LONDON - The leader of Britain's rising right-wing anti-EU party on Friday promised a political "earthquake" with victory in next year's European elections, a challenge that could threaten David Cameron's hopes of a second term as prime minister.
Nigel Farage, head of the anti-mass immigration UK Independence Party (UKIP), said it would overturn decades of dominance by Britain's main three parties, the Conservatives, Labour and the Liberal Democrats.
Once derided by Cameron as "fruitcakes, loonies and closet racists", UKIP has increased its support to around 10 percent, according to pollsters YouGov, after taking just three percent of the vote in the last national election in 2010 and failing to secure a single parliamentary seat.
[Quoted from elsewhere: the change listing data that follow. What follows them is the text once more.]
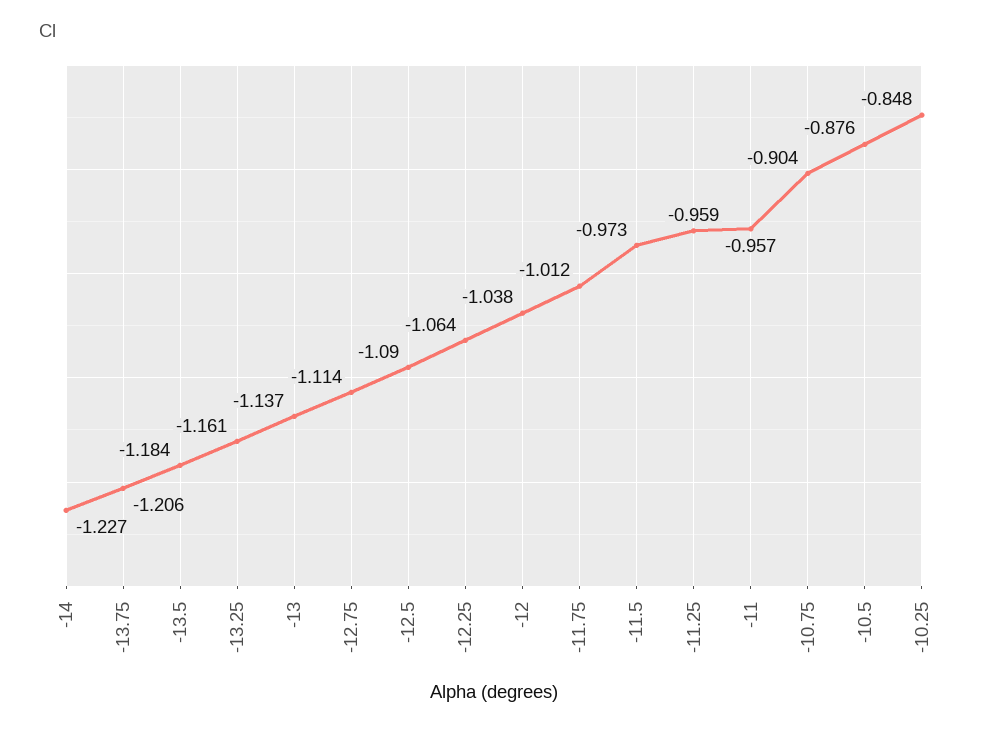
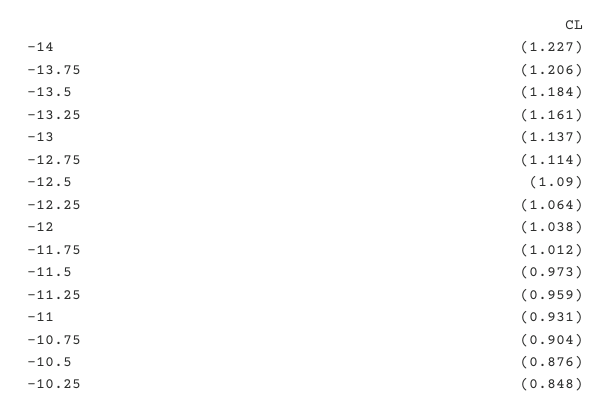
  {
    "-14": -1.227,
    "-13.75": -1.206,
    "-13.5": -1.184,
    "-13.25": -1.161,
    "-13": -1.137,
    "-12.75": -1.114,
    "-12.5": -1.09,
    "-12.25": -1.064,
    "-12": -1.038,
    "-11.75": -1.012,
    "-11.5": -0.973,
    "-11.25": -0.959,
-   "-11": -0.957,
+   "-11": -0.931,
    "-10.75": -0.904,
    "-10.5": -0.876,
    "-10.25": -0.848
  }

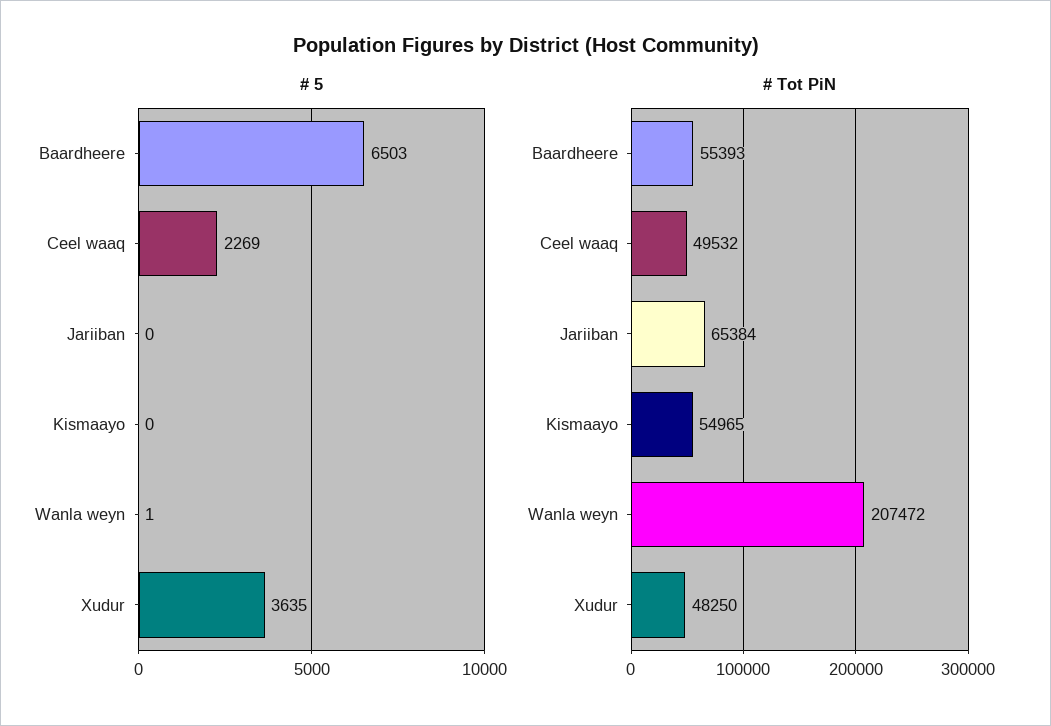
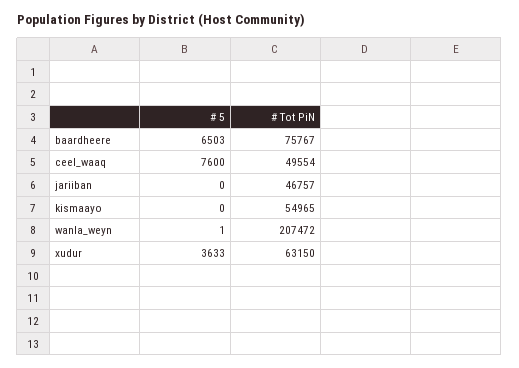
  {
    "# 5": {
      "Baardheere": 6503,
-     "Ceel waaq": 2269,
+     "Ceel waaq": 7600,
      "Jariiban": 0,
      "Kismaayo": 0,
      "Wanla weyn": 1,
-     "Xudur": 3635
+     "Xudur": 3633
    },
    "# Tot PiN": {
-     "Baardheere": 55393,
+     "Baardheere": 75767,
-     "Ceel waaq": 49532,
+     "Ceel waaq": 49554,
-     "Jariiban": 65384,
+     "Jariiban": 46757,
      "Kismaayo": 54965,
      "Wanla weyn": 207472,
-     "Xudur": 48250
+     "Xudur": 63150
    }
  }

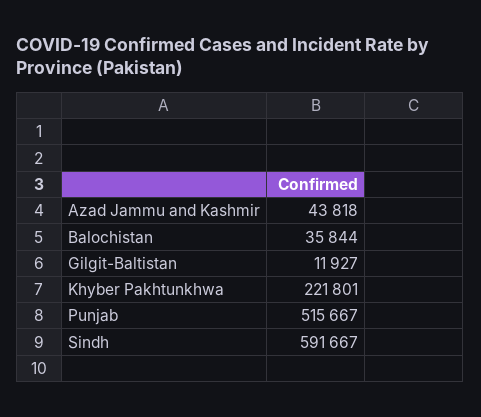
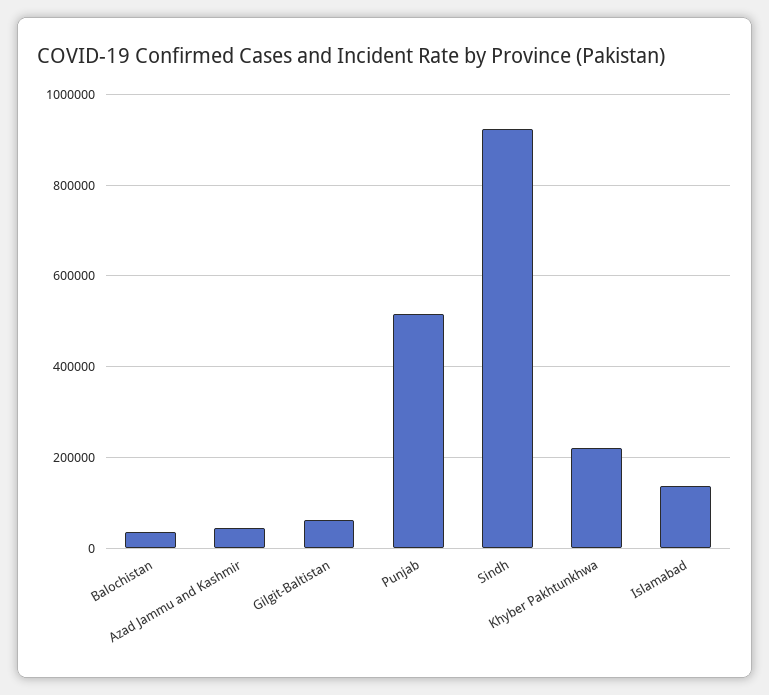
  {
    "Azad Jammu and Kashmir": 43818,
    "Balochistan": 35844,
-   "Gilgit-Baltistan": 11927,
+   "Gilgit-Baltistan": 60000,
    "Khyber Pakhtunkhwa": 221801,
    "Punjab": 515667,
-   "Sindh": 591667
+   "Sindh": 920000,
+   "Islamabad": 140000
  }

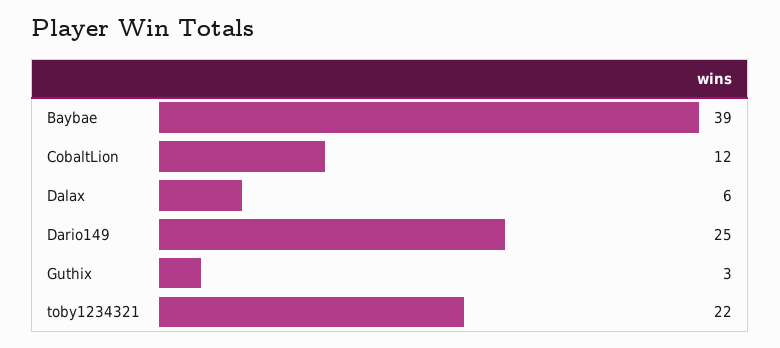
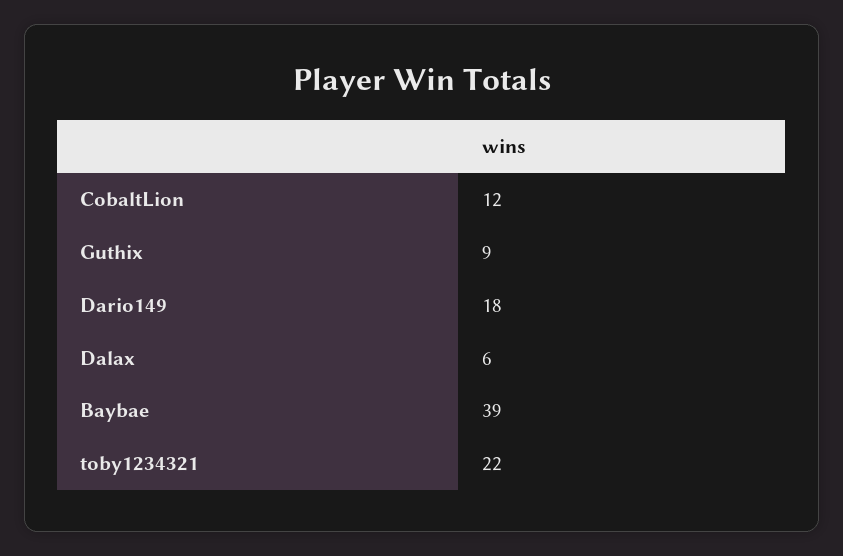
  {
    "Baybae": 39,
    "CobaltLion": 12,
    "Dalax": 6,
-   "Dario149": 25,
+   "Dario149": 18,
-   "Guthix": 3,
+   "Guthix": 9,
    "toby1234321": 22
  }

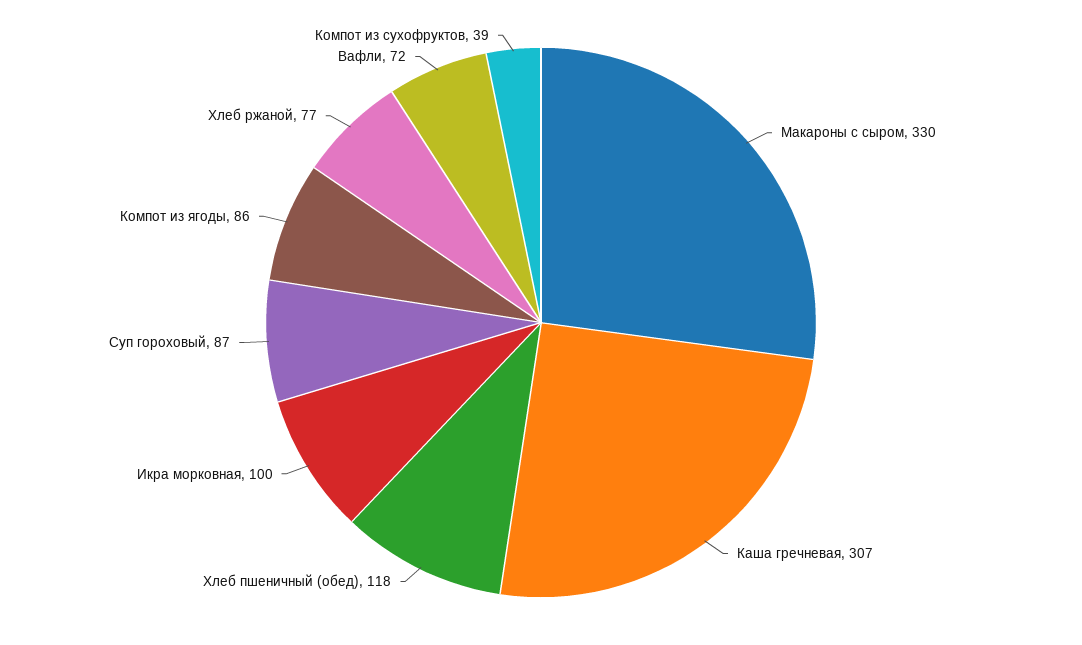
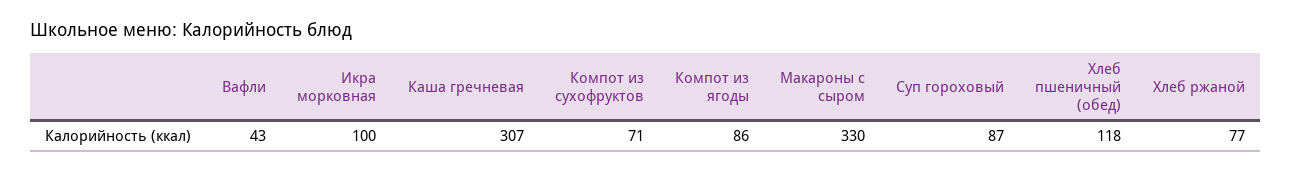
  {
    "Макароны с сыром": 330,
    "Каша гречневая": 307,
    "Хлеб пшеничный (обед)": 118,
    "Икра морковная": 100,
    "Суп гороховый": 87,
    "Компот из ягоды": 86,
    "Хлеб ржаной": 77,
-   "Вафли": 72,
+   "Вафли": 43,
-   "Компот из сухофруктов": 39
+   "Компот из сухофруктов": 71
  }

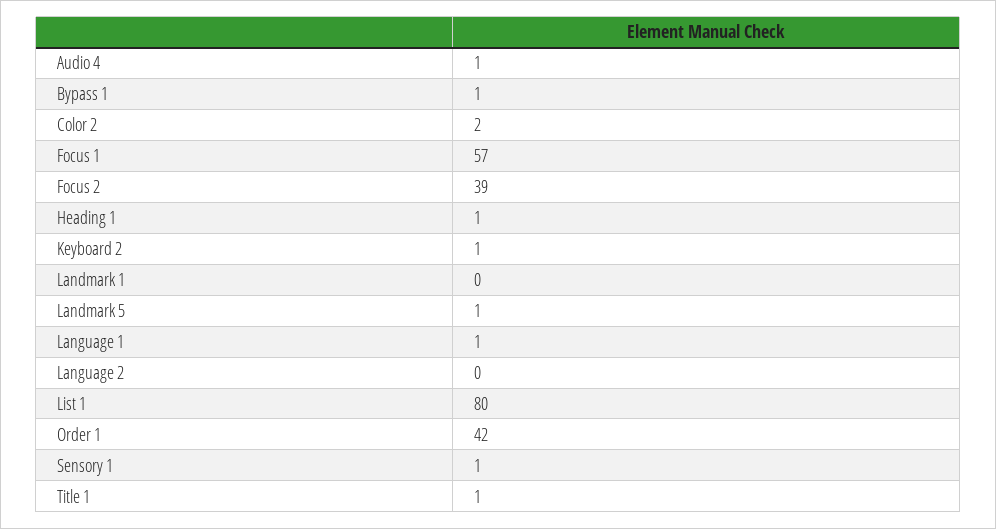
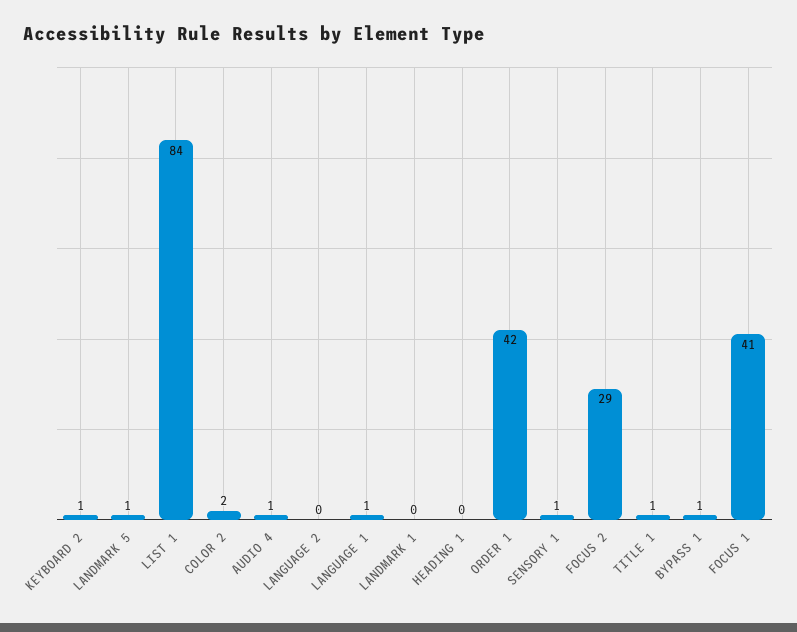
  {
    "Audio 4": 1,
    "Bypass 1": 1,
    "Color 2": 2,
-   "Focus 1": 57,
+   "Focus 1": 41,
-   "Focus 2": 39,
+   "Focus 2": 29,
-   "Heading 1": 1,
+   "Heading 1": 0,
    "Keyboard 2": 1,
    "Landmark 1": 0,
    "Landmark 5": 1,
    "Language 1": 1,
    "Language 2": 0,
-   "List 1": 80,
+   "List 1": 84,
    "Order 1": 42,
    "Sensory 1": 1,
    "Title 1": 1
  }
Farage said if UKIP wins a majority of the UK seats in the 2014 election for European Parliament it would effectively be a condemnation of "open-door immigration" and Britain's membership in the 28-nation bloc, which the main parties generally support.
UKIP had a 16.5 percent share of the vote at the last European elections in 2009, securing 13 of Britain's 72 seats.
"We can come first and cause an earthquake," Farage told his party's annual conference on its 20th anniversary. "We're changing the face of British politics."
Cameron has already promised to hold an "in/out referendum " before the end of 2017 in a move seen as an attempt to placate Conservative eurosceptics and take the advantage from UKIP. UKIP wants to leave the EU immediately.